= YOUR INSTRUCTIONS =
Copy the data below from the line containing "凱基保經快速理賠服務 客戶首" through the line containing "Rolbandmaat softgrip", both included, and omit any picture lines from your copy.

DATA UNDER STUDY: Begin

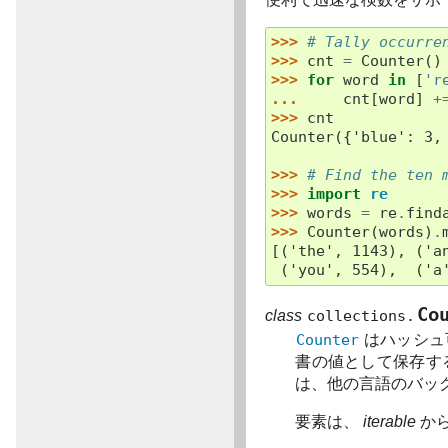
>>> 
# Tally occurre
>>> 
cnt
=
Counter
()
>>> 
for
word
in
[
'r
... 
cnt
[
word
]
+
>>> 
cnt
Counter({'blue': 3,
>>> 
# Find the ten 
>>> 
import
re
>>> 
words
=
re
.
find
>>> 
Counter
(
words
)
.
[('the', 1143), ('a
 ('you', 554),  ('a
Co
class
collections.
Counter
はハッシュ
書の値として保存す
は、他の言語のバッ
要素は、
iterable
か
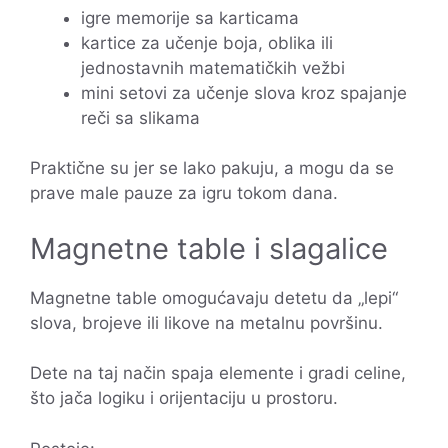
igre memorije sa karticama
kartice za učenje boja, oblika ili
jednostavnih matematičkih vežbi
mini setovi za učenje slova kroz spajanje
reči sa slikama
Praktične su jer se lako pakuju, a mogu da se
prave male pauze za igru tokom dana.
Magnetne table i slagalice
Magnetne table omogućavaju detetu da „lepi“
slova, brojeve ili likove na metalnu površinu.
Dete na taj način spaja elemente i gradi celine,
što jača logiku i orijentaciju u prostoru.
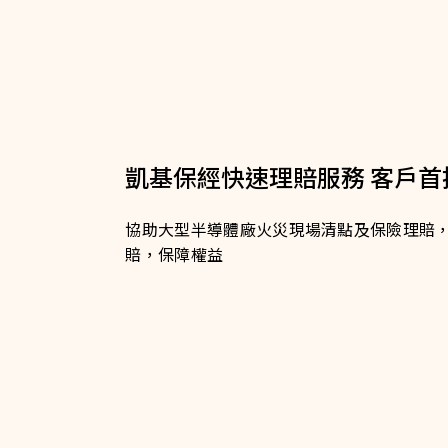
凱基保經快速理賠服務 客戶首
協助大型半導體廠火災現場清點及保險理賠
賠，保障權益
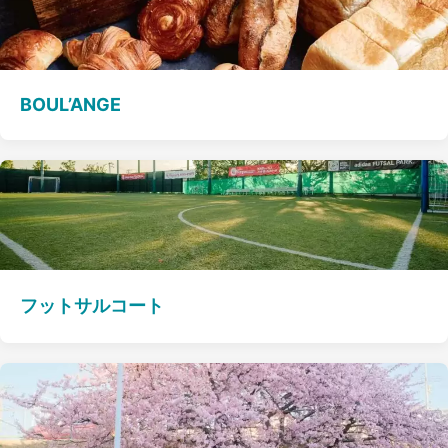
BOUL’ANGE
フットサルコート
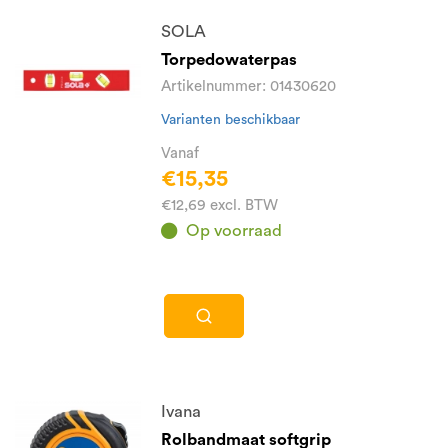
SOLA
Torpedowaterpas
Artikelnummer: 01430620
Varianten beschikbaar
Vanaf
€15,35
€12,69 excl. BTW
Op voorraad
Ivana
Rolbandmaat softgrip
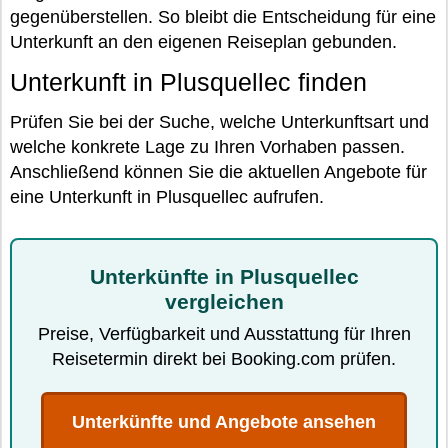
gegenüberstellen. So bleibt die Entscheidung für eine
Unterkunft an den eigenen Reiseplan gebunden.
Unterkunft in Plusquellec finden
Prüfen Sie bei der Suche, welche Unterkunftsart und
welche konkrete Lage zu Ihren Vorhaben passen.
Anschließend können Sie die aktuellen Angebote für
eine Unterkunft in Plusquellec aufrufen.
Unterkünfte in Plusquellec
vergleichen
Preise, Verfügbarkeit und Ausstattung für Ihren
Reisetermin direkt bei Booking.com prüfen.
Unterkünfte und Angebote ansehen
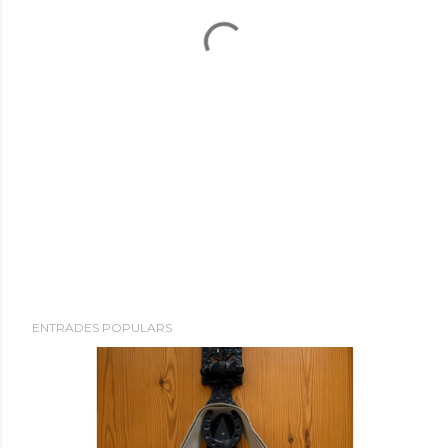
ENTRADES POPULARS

DATA UNDER STUDY: End

= YOUR RESPONSE =
凱基保經快速理賠服務 客戶首
協助大型半導體廠火災現場清點及保險理賠
賠，保障權益
BOUL’ANGE
フットサルコート
SOLA
Torpedowaterpas
Artikelnummer: 01430620
Varianten beschikbaar
Vanaf
€15,35
€12,69 excl. BTW
Op voorraad
Ivana
Rolbandmaat softgrip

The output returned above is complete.